Marsh sold the Prophetical Expositor to Thomas Newman in 1860, and left stocks of his books and hymnbook The Millennial Harp for Newman to sell on his behalf.

Marsh's family was in Rochester for the 1860 census. His daughter Jane Marsh Parker records that "In 1860 Marsh moved to Milby, Canada. In the same year to Oshawa, Canada. He returned to the "Christians" shortly before his death in 1863." Yet Church of God records indicate that in 1863, he had just been appointed state evangelist in Jeffersonville, Indiana, Nathaniel Field's church, when he died at his daughter's home in Tecumseh, Michigan on 13 September 1863, of typhoid fever.

==Beliefs==
- Marsh probably took opposition to the Trinity and the immortality of the soul from his parents.
- Marsh was initially opposed to having a creed or formal church organisation
- Marsh rejected Seventh-Day doctrine when it came forward in 1850.
- Although Marsh adopted Thomas' view on the Abrahamic promises and Israel, he did not share Thomas' view on the importance of certain doctrinal requirements for baptism and communion.
- It appears that Marsh shared the views of John Thomas and Benjamin Wilson against the supernatural devil.

==Family==
His daughter Permelia Jane was educated in Rochester, New York, and in 1856 married George T. Parker, a lawyer of that city. She was a frequent contributor to The Churchman and other publications of the Episcopal Church, and was the author of Toiling and Hoping, a novel (New York, 1856); The Boy Missionary (1859); Losing the Way (1860); Under His Banner (1862); The Morgan Boys (1859); Rochester, a Story Historical (Rochester, 1884); The Midnight Cry, a novel founded on the Millerite movement (New York, 1886); Life of S. F. B. Morse (1887); and Papers Relating to the Genesee Country (1888).

==Legacy==
Having rejoined the Christian Connection Marsh's death had little direct impact on the loose association of churches that subscribed to what was now Newman's magazine. Further Benjamin Wilson had a leading role in the Church of God grouping through his own magazine The Gospel Banner 1855-1869, then Herald of the Coming Kingdom (Despite his agreement with John Thomas on rebaptism, Wilson had himself separated from Thomas in 1863 over the judgement).

The American Civil War provided an impetus to define church boundaries, as in 1865 it was necessary to register for conscientious objection.

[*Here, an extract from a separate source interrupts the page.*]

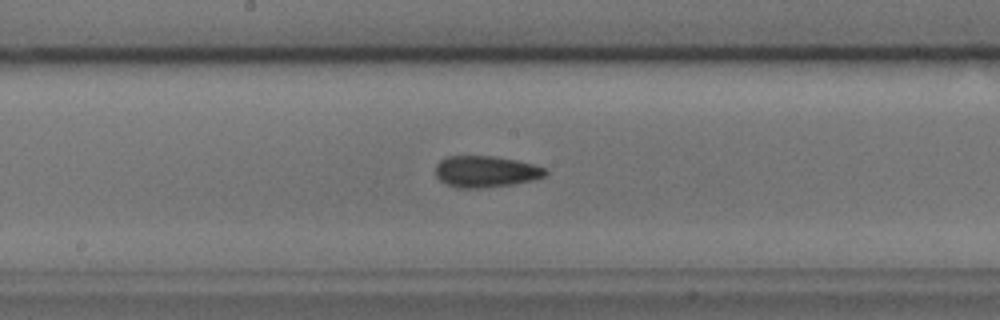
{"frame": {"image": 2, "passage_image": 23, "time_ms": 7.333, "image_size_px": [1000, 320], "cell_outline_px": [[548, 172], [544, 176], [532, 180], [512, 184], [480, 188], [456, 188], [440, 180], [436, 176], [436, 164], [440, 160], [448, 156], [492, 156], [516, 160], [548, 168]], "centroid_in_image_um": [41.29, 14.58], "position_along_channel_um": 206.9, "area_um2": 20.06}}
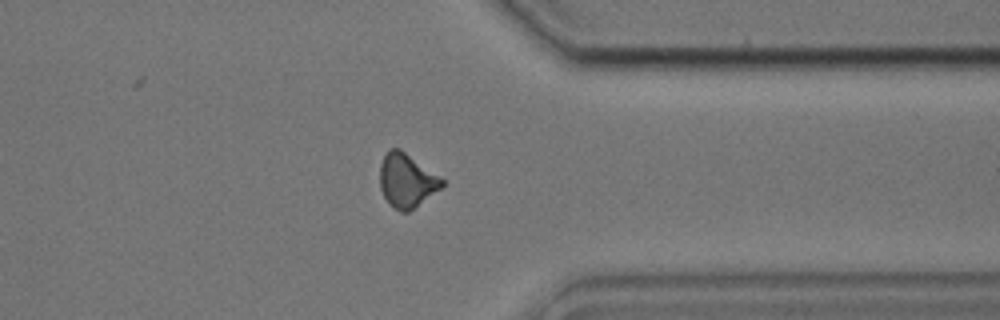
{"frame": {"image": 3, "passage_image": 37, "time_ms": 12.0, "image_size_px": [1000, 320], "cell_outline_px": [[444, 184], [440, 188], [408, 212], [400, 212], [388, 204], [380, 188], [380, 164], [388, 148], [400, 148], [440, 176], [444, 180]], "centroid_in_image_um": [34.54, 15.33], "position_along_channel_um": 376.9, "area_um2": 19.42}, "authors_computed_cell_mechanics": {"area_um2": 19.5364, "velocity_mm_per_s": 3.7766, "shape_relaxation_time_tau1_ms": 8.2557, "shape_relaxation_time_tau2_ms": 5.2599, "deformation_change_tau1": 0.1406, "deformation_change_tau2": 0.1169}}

Many Church of God churches, including those associated with Wilson, took the name Church of God of the Abrahamic Faith. However the Age to Come believers who had been rebaptised, joined with those congregations who had come out of the Campbellite movement with Thomas, and took the name Christadelphians.

The printing press was destroyed in the 1871 Great Chicago Fire.

In 1921 the Church of God of the Abrahamic Faith split with the majority becoming the Church of God General Conference (CoGGC), and the minority, who followed more closely to Wilson's views on fellowship and an allegorical devil, separating to become the Church of the Blessed Hope (CGAF). This smaller group now fellowships with the Christadelphians and not with CoGGC.